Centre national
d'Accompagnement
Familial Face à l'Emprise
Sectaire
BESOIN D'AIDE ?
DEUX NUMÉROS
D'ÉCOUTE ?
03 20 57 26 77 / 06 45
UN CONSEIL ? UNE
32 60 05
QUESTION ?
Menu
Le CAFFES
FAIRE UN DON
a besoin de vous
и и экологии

==============================

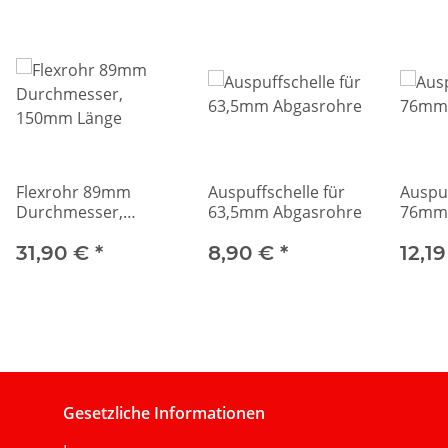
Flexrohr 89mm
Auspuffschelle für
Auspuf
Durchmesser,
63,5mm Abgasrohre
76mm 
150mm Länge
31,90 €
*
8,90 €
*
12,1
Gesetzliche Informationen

==============================

Transcribe the rows between the line holding "Centre national" and the line holding "и и экологии", inclusive, reproducing each line as it appears.

Centre national
d'Accompagnement
Familial Face à l'Emprise
Sectaire
BESOIN D'AIDE ?
DEUX NUMÉROS
D'ÉCOUTE ?
03 20 57 26 77 / 06 45
UN CONSEIL ? UNE
32 60 05
QUESTION ?
Menu
Le CAFFES
FAIRE UN DON
a besoin de vous
и и экологии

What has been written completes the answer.